Pharma companies are increasingly embracing the use of wearables and other connected devices to streamline and improve data collection in clinical trials. But for all the advantages these devices might have, there also challenges — especially when it comes to data standardization.
This week at BIO 2018, Dr. Daniel Karlin, Pfizer’s head of clinical, informatics, regulatory strategy, digital medicine, and the Pfizer Innovation Research Lab, led a panel discussion delving into the many aspects of the thorny problem.
“We’re trying to take the real world and encode it in a way that makes sense. And we’ve hit a point in that effort where there’s a recognition … that without some efforts at standardization, and interoperability, and research that’s reproducible from one site to another and one device to another, it’s going to be really, really difficult to have the observations made by digital devices take on real meaning,” he said.
Step data, the example that panelists focused on for much of the discussion, is much more complicated than it seems on the surface. The accuracy of a device is impacted by the sensor hardware itself as well as the algorithm within the device — which can change without warning when an invisible firmware update is pushed out to a device.
“Arguably the algorithm itself has more impact on the data than the device that does the measuring,” Greg Plante, digital health and technology principal at IQVIA, said. “It varies, but the truth is from one device to the next there are more similarities than there used to be. So you get to the point where, if I don’t know the source and I don’t know the interpretation, I just don’t understand the data. In some of these where they’ve at least done clinical validation of that structure — hardware to algorithm to data generated — you have some assurance, but even there, location of manufacturer, quality measures, the precision of that data can vary significantly.”
Even measures that seem on the surface like they would be consistent across devices often aren’t.
“Ironically a lot of these devices we’re talking about that are built into watches are actually awful at keeping time,” Dr.
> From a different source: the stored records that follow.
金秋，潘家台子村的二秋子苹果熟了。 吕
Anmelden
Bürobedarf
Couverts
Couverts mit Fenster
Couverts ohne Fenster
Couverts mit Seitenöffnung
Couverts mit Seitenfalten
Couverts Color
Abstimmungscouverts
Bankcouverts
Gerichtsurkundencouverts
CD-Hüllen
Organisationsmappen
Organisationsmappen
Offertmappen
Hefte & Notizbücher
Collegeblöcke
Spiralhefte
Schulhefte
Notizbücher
Stephen Wicks, principal data scientist at Clarivate Analytics, said “In all of the studies that I’ve been involved with, you’ll get 10 to 15 seconds of drift between two devices that are not synchronized to the same source. And this gets back to the algorithms and the firmware, because how it recalibrates to some external clock varies quite a lot.”
The problem is compounded by the fact that the metadata researchers need about how the devices actually work is often a closely-held trade secret.
“Look, I’m a pharma company,” Karlin said. “I’m not trying to sell devices or algorithms, I’m trying to figure out what medicines help with what conditions and sell those. So it’s easy for me to look at a device manufacturer and say ‘You need to classify your algorithm or standardize your algorithm and then we’ll use you.’ And they say ‘Our entire business model is that algorithm. I can’t do that and I won’t do that.’”
For that data to be useful, companies would have to share it in a way that would ultimately become public, meaning even NDAs are not a solution.
“Part of when you submit an application to the FDA, what you’re measuring becomes part of that submission,” Dr. Mahesh Fuldeore, head of patient centered outcomes and digital health at AbbVie, said. “So you have to demonstrate the data, and the data comes from that device company. If you just take that data and do nothing with it, it’s probably feasible. But if you want to use it in that package, it becomes part of the label and becomes public knowledge, based on which the clinicians will make the decision on how to treat the patient. I think that’s where the device companies get concerned in terms of just it’s not between the two companies anymore.”
Panelists didn’t just diagnose the problem, they suggested a number of possible or partial solutions. In the short term, larger sample sizes can mitigate the problem somewhat.
“Having the context is great, [as is] being able to build a large dataset and collect data for a very long time,” Dr. Zachary Beattie, associate professor of neurology at Oregon Health and Science University, said. “We’re developing standards, we have schemas for what device was used, what software it was, what version it was, what firmware version we were using. We get as much data around it [as possible] so that as we do the analysis we have the context. We can look at someone who’s had these sensors for 10 years now, and see if you can come to the same conclusion with sensor A and sensor B and seeing what combinations will work. If you have enough data you might be able to statistically tease it out.”
Researchers can make the data valuable by using it in a comparative way.
“Most of what we’re interested in with most of these sensors is change over time, the longitudinal analysis of the data,” Plante said. “So if we have consistency in collection, that’s ok. But it does require us to look to a different standard because in this case, we’re only looking at change over time that matters.”
But ultimately a systemic solution will involve coming up with a shared, recognized set of standards for data collection, and then getting device companies onboard with them. Several groups are working on this from different angles, but it’s a delicate balancing act.
“We need to remember that we’re only about a decade into deployment of these devices in any stages,” Wicks said. “It’s a young garden, we’ve just planted it, and I hesitate to impose too much structure on the medical device manufacturers to tell them what they need to capture and how they need to capture it. There is still a lot of innovation occurring in this field, there are still new sensors being deployed, there are still ways to examine new [aspects of] the environment. So I think we need to have a lot of caution when we talk about standardization.”